# Site General > Off-topic Cafe > Creative Corner >  Snake henna

## Mindibun

Ok, so it's not really henna. I know black henna = bad. This is something fruit-derived. I don't know exactly what. 

Anyway, my roomy and I were doodling and playing around with henna and we came up with this one for me. 



Nothing fancy; just the way I like it.  :Cool: 


And before anyone asks, that piercing is pretty much healed. The redness is scar tissue.  :Good Job:

----------


## Ginevive

It's a nice symbol  :Smile:  Are you planning on getting it permanently tattooed?

----------


## Mindibun

> It's a nice symbol  Are you planning on getting it permanently tattooed?


Thank you, but no, it won't be permanent. I'm still debating over my rabbit tattoo. I took it to an artist to have him draw something up, but unfortunately the guy who offered to help me was pretty much a jerk. So I won't be going back. I do NOT want him putting needles to my skin.

----------


## Patrick Long

is that two dermal anchors, or just a surface?

----------


## Mindibun

> is that two dermal anchors, or just a surface?


Either I'm having dejavou (sp?) or you've asked me this before ...  :Confused: 

Anyway, it's a surface.
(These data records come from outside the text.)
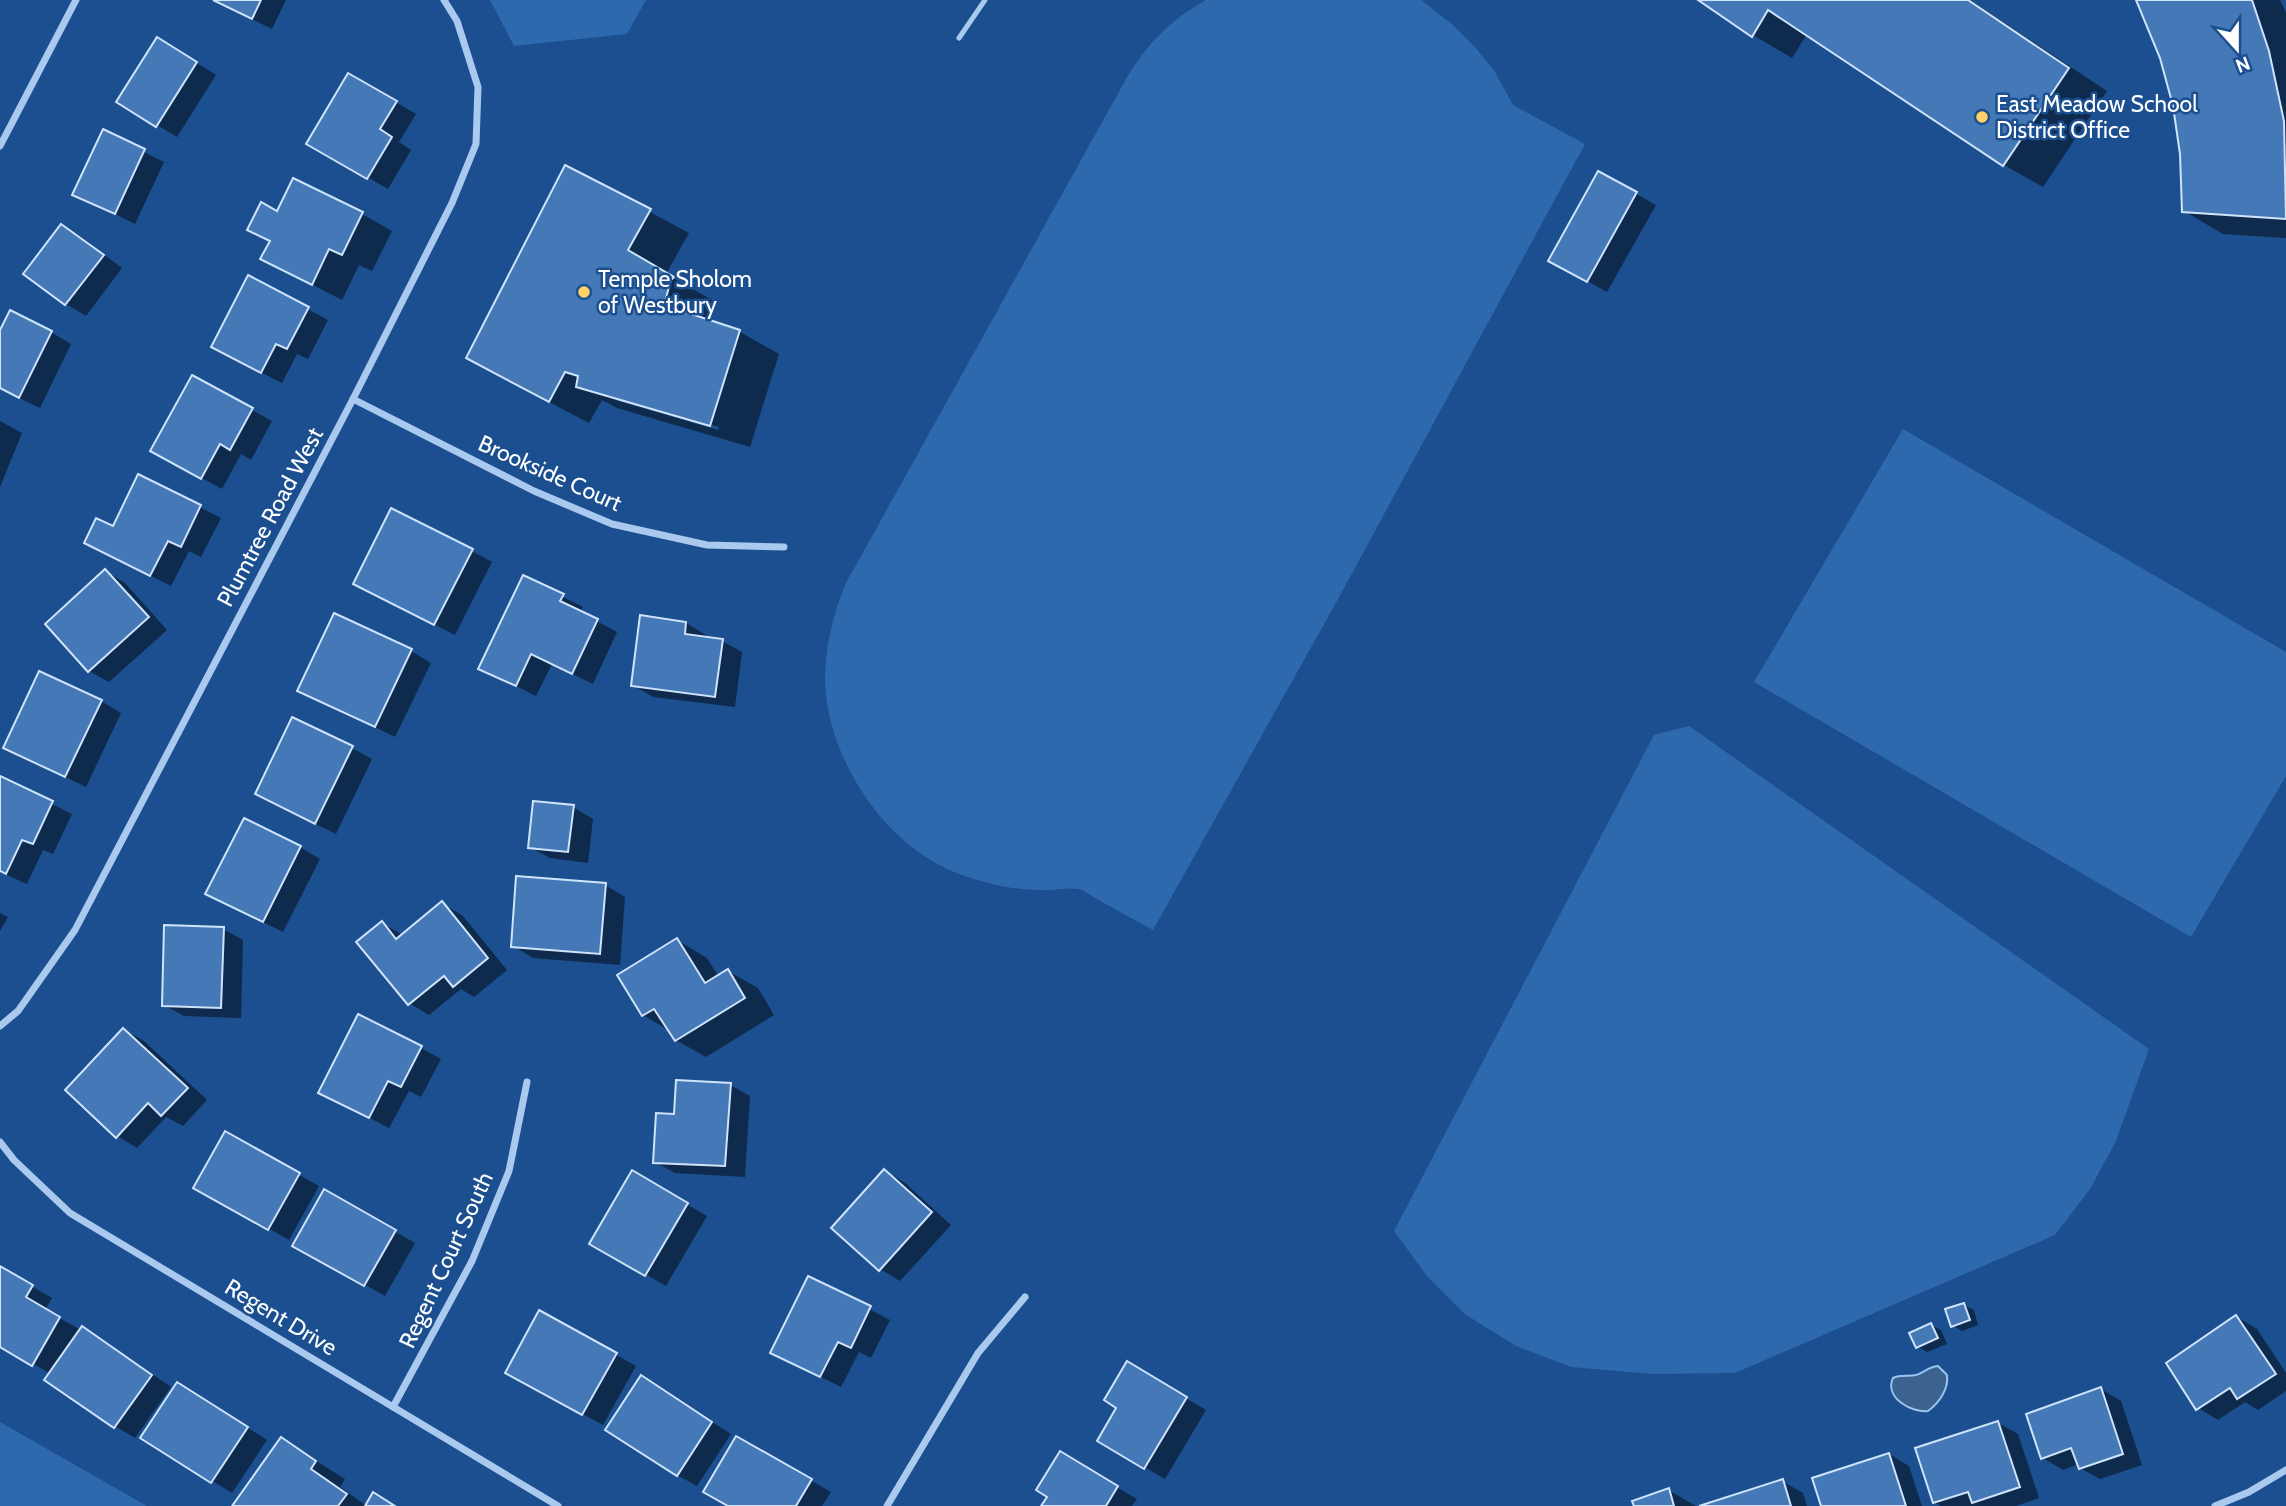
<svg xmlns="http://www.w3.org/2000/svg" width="2286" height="1506" viewBox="0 0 2286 1506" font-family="Cabin,sans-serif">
<rect width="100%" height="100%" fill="#1b4f8f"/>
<g fill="#2e69ad">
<polygon points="490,0 646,0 627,34 514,46"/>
<path d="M1206 0H1421L1453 25 1475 47 1494 70 1513 105 1585 144 1337 601 1153 930C1134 920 1115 909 1097 899 1091 896 1084 890 1078 889 1067 887 1053 891 1041 890 1014 890 987 884 962 875 887 849 827 760 825 681 825 647 833 614 846 583L1126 79C1146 45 1171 19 1206 0Z"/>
<polygon points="1903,429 2286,652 2286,776 2191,937 1754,682"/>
<polygon points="1689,726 2149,1049 2116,1141 2090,1189 2055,1235 1735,1373 1654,1374 1571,1367 1516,1346 1466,1315 1427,1276 1394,1231 1654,735"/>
<polygon points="0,1422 147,1506 0,1506"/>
</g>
<path fill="#3c6290" stroke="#9cc4f0" stroke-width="2" d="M1938 1366 1947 1375C1949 1389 1939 1403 1928 1411 1912 1413 1884 1398 1893 1378 1901 1374 1908 1377 1916 1375 1925 1372 1928 1367 1938 1366Z"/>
<g fill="#0007" fill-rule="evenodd">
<polygon points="212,0 286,0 272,29"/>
<polygon points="1701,0 1970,0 2107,91 2043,187 2004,165 1807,34 1792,58 1753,35"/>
<polygon points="2138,0 2280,0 2286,12 2286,238 2223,234 2184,211 2182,154 2175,106 2162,57"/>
<polygon points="178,51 216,75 177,137 119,102"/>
<polygon points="349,75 416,114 399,142 411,150 388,189 308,143"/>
<polygon points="104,132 164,162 135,224 75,194"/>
<path d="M566 167 689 233 666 274 712 300 706 320 740 332 779 354 750 447 617 408 602 400 589 423 507 380ZM610 395 719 427 718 430 615 400Z"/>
<polygon points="1599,173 1656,205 1607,292 1550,260"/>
<polygon points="278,213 362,214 392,231 372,271 359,265 342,300 263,259 271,242 249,229"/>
<polygon points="61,226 81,237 122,268 86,316 66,304 25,274"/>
<polygon points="248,277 328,320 308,359 297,354 282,383 233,358"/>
<polygon points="51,332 71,344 40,408 0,389 0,334"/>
<polygon points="192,377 272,421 251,460 241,454 222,489 172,462"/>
<polygon points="0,421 22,433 0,487"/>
<polygon points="139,476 221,518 201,557 189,551 171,586 86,543 113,528"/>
<polygon points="472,551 492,562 455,635 355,584"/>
<polygon points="105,571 125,583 167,630 109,682 89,671"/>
<polygon points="524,577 583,607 580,612 617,632 593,684 552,664 536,696 480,668"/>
<polygon points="686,623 706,635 705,639 722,641 742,652 735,707 653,697 633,685"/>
<polygon points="411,651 431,663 395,737 300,690"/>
<polygon points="101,701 121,713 86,787 5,748"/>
<polygon points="352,748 372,759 336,834 277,805"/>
<polygon points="0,778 72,814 53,854 43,850 27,884 0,872"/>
<polygon points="573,807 593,819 588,863 550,858 530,847"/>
<polygon points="300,847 320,859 283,932 228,905"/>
<polygon points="605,885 625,897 620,965 533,958 513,946"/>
<polygon points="442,904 462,915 507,970 474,997 461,989 429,1015 409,1003 382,923 403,935"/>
<polygon points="0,913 8,917 0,931"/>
<polygon points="223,929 243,940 241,1018 184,1016 164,1005"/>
<polygon points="677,940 707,958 719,977 728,971 758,988 774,1015 706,1057 676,1040 670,1031 643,1015"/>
<polygon points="124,1030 144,1041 207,1100 183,1126 166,1117 137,1148 117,1136"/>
<polygon points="421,1048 441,1059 421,1097 409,1091 389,1128 341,1103"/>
<polygon points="730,1085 750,1096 745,1177 675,1173 655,1162"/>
<polygon points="225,1134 319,1186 289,1240 195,1187"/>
<polygon points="885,1171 905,1183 951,1225 900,1281 880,1269"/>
<polygon points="633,1173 707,1216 666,1286 591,1243"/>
<polygon points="325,1192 415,1243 385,1296 295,1245"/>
<polygon points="0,1268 52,1298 45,1310 81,1330 82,1328 102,1340 171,1387 135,1438 115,1426 51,1374 0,1345"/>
<polygon points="809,1278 890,1320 871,1358 859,1352 841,1387 772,1353"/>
<polygon points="1964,1305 1974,1310 1978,1325 1962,1331 1952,1325"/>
<polygon points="540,1312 636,1366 603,1425 527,1384"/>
<polygon points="2237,1317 2257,1329 2286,1373 2286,1391 2258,1410 2245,1402 2218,1420 2198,1408"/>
<polygon points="1931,1325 1941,1330 1947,1344 1927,1352 1918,1347"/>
<polygon points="1128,1364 1206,1410 1165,1479 1099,1441 1119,1407"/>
<polygon points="661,1389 731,1434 697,1486 677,1475"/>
<polygon points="2101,1389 2121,1401 2142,1465 2100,1479 2080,1468 2079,1464 2063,1470 2043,1458"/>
<polygon points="197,1396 267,1440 232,1493 143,1438"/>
<polygon points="1998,1423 2018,1434 2039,1498 2016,1506 1941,1506 1934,1502"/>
<polygon points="737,1438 831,1492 822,1506 732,1506"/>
<polygon points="281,1439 345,1479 340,1487 367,1506 394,1506 234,1506"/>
<polygon points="1060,1454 1137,1499 1132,1506 1043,1506 1049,1496"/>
<polygon points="1889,1454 1909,1466 1922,1506 1823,1506"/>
<polygon points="1782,1481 1803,1493 1807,1506 1704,1506"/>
<polygon points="1668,1490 1696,1506 1636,1506"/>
</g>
<g fill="#4478b7" stroke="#cfe3fa" stroke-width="2">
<polygon points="213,0 261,0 252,19"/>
<polygon points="1698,0 1968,0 2069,68 2003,166 1768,10 1752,37"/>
<polygon points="2136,0 2252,0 2269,51 2284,121 2286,219 2182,212 2180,154 2173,106 2160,58"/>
<polygon points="157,37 197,62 156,127 116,102"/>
<polygon points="348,73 397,101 380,129 392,137 367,179 306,144"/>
<polygon points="103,129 145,149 115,214 72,195"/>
<polygon points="565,165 651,209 628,250 674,277 671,280 664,305 740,330 710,426 576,387 578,376 565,372 549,402 466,358"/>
<polygon points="1598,171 1637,192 1587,282 1548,261"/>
<polygon points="293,178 363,212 342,255 329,249 312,285 260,259 270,241 247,230 261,202 277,211"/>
<polygon points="61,224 104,255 65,305 23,274"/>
<polygon points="248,275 309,307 287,349 276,344 261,373 211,347"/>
<polygon points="10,310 52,331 19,398 0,388 0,330"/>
<polygon points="192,375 253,408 230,450 220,444 201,479 150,451"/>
<polygon points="138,474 201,505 181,547 168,541 150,576 84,543 96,518 113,526"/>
<polygon points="391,508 473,549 434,625 353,584"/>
<polygon points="105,569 149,617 88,672 45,624"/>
<polygon points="523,575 564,594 560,601 598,619 572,674 531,654 516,686 478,669"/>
<polygon points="334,613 412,649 375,727 297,691"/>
<polygon points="640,615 686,622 685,634 723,639 715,697 631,686"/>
<polygon points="39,671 102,700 65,777 3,748"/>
<polygon points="292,717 353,746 315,824 255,794"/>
<polygon points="0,776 53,801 33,844 22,840 6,874 0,871"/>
<polygon points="533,801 574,805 568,852 528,848"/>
<polygon points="244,818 301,846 263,922 205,894"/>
<polygon points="516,876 606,883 600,954 511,947"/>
<polygon points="442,901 488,958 453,987 444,976 408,1005 356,942 382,921 396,939"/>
<polygon points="164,925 224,927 221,1008 162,1006"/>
<polygon points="677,938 705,983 728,969 745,998 675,1041 654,1009 642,1016 617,975"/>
<polygon points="358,1014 422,1046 401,1087 388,1081 369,1118 318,1093"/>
<polygon points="123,1028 188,1088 161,1116 148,1103 116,1138 65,1090"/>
<polygon points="676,1080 731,1083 725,1166 653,1163 656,1113 674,1114"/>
<polygon points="225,1131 300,1173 268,1230 193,1188"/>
<polygon points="884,1169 932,1212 879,1271 831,1228"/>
<polygon points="632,1170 688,1203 645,1276 589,1244"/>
<polygon points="324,1189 396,1230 364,1286 292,1246"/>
<polygon points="0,1266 33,1285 26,1297 60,1317 32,1366 0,1347"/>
<polygon points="808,1276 871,1306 851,1348 838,1342 820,1377 770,1353"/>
<polygon points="1964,1303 1970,1320 1951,1327 1945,1309"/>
<polygon points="539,1310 617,1353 582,1415 505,1373"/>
<polygon points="2236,1315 2276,1374 2237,1399 2230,1388 2196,1410 2166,1363"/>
<polygon points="1931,1323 1938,1338 1916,1348 1909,1333"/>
<polygon points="82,1326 152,1375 114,1428 44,1380"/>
<polygon points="1127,1361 1187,1397 1144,1469 1097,1441 1116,1408 1104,1400"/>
<polygon points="641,1375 712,1422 677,1476 605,1430"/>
<polygon points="177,1382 248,1427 211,1483 140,1438"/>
<polygon points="2101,1387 2123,1454 2079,1469 2071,1448 2041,1459 2026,1414"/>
<polygon points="1998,1421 2020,1487 1972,1503 1968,1492 1933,1503 1915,1448"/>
<polygon points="736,1436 812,1479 796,1506 728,1506 703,1492"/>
<polygon points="281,1437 316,1461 311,1469 347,1494 338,1506 232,1506"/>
<polygon points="1060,1451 1118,1486 1106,1506 1041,1506 1047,1497 1036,1490"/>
<polygon points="1889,1453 1906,1506 1821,1506 1812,1478"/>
<polygon points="1783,1479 1791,1506 1699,1506"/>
<polygon points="1669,1488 1674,1506 1634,1506 1632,1501"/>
<polygon points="373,1492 395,1506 365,1506"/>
</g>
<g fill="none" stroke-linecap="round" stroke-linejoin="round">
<polyline stroke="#a9c9ee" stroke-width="5" points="959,38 985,0"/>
<g stroke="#a9c9ee" stroke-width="7">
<polyline points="0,146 76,0"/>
<polyline points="353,399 534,491 612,524 707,545 784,547"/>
<polyline points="0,1026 18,1011 75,930 353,399 452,203 476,144 478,87 457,21 444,0"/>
<polyline points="0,1142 14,1160 70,1213 558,1506"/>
<polyline points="393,1407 472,1261 509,1171 527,1082"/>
<polyline points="887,1506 978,1353 1025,1297"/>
<polyline points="2215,1506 2249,1492 2286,1470"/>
</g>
</g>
<g fill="#ffd166" stroke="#1b4f8f" stroke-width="2.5">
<circle cx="1982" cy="117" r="7"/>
<circle cx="584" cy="292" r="7"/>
</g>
<g text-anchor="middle" stroke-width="5" stroke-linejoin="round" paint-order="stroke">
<g font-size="23" fill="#fff" stroke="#1b4f8f" text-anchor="start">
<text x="1996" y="112">East Meadow School<tspan x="1996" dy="26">District Office</tspan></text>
<text x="598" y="287">Temple Sholom<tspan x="598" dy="26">of Westbury</tspan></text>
</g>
<g font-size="23" fill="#fff" stroke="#1b4f8f">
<text transform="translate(550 473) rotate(24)" y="8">Brookside Court</text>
<text transform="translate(270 517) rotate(-62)" y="8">Plumtree Road West</text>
<text transform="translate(446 1260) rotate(-65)" y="8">Regent Court South</text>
<text transform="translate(281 1317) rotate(31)" y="8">Regent Drive</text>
</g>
</g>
<g transform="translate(2237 49) rotate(159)" stroke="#1b4f8f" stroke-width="5" paint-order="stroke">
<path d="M0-5L12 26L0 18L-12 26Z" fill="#ffffff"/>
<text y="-10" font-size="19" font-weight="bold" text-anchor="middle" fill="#ffffff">N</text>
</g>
</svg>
I don't like the fact that I can't remove a dermal anchor so I opted for the surface piercing. It's been months and it's healed pretty cleanly and has not migrated. Just some scar tissue formed.

----------


## Patrick Long

Oh yeah... I did ask you this before didnt I. I remember now reading your answer! LOL

----------


## FIEND_FO_LYFE

yeah dermals suck lol
my friend took hers out on the back of her neck and now she has some rad :cens0r: scars lol

----------


## blackcrystal22

AGH that looks so painful. D:

I like the pretty snake tattoo!

Stupid spammer bots.

----------


## FIEND_FO_LYFE

haha u got any other piercings?
i want my septum done, i only have snake bites, and 5/8 plugs.

----------


## Schlyne

Blast.  I should have taken pictures last week.  I have a ball python henna on my right upper arm, but it's really faded now.  I still have the remnants of a dragon henna on my left arm as well.

----------